Georgia state Senate budget writers signed off Tuesday on $3.35 million in immediate funding to open and staff a youth prison in south Fulton County.
The new 80-bed Atlanta Youth Development Campus, the first in North Georgia, could open as soon as April, helping to ease pressures at the state's six other prisons for juveniles. Several of those facilities saw violent disturbances in 2011, culminating in November in the beating death of a 19-year-old in his cell at the Augusta YDC.
Plans call for housing youths from metro Atlanta in the new YDC, DJJ spokesman Jim Shuler said. The department is not currently considering Juvenile Justice Commissioner Gale Buckner's suggestion, reported last month, to transfer the instigators of disturbances at the other facilities to the Atlanta YDC, he said. Officials had said those youths might function better and cause fewer problems on the smaller campus, which was been refurbished since it was last used as a halfway house for adult prisoners.

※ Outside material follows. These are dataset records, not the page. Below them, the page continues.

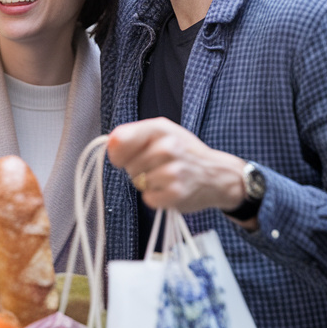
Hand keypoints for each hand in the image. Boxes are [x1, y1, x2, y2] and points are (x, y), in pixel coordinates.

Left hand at [107, 118, 248, 215]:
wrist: (217, 174)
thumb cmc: (185, 153)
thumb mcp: (163, 133)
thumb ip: (134, 136)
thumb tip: (110, 144)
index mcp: (160, 128)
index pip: (120, 140)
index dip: (117, 153)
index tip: (123, 158)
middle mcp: (168, 147)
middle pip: (128, 165)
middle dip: (138, 169)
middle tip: (157, 166)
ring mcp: (173, 171)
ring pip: (138, 182)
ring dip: (148, 184)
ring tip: (167, 177)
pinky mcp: (176, 193)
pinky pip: (148, 199)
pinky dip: (156, 198)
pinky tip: (170, 189)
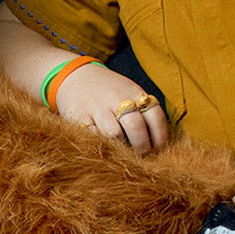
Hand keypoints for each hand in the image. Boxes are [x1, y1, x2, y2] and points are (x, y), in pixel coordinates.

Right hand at [54, 61, 172, 152]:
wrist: (74, 77)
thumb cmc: (108, 91)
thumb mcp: (129, 93)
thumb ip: (143, 112)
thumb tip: (159, 143)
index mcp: (134, 92)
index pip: (155, 116)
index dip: (160, 137)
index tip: (160, 150)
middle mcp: (117, 99)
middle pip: (136, 126)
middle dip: (142, 146)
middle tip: (143, 156)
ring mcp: (97, 108)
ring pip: (114, 134)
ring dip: (122, 149)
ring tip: (125, 155)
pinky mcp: (80, 118)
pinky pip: (94, 137)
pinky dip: (103, 145)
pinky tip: (107, 148)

Buckner has attributed unrest in the YDCs to an influx of older, more violent prisoners who have entered the juvenile justice system in soaring numbers in recent years. The number of these designated felons has more than doubled since 2000, and they now account for more than 95 percent of the YDCs' bed space.
The influx of these more violent youth also threatens to destabilize the state's 20 regional youth detention centers (RYDCs), where the number of designated felons has tripled just since 2009, officials say. RYDCs house younger teens, generally being held for less serious offenses, while they await disposition of their cases in juvenile court.
DJJ had planned to open the Atlanta YDC in the fiscal year starting in July, but Gov. Nathan Deal suggested moving up the launch date and recommended funding in the supplemental budget for FY2012.
The DJJ appropriation has already passed the House but still must be approved by the full Senate.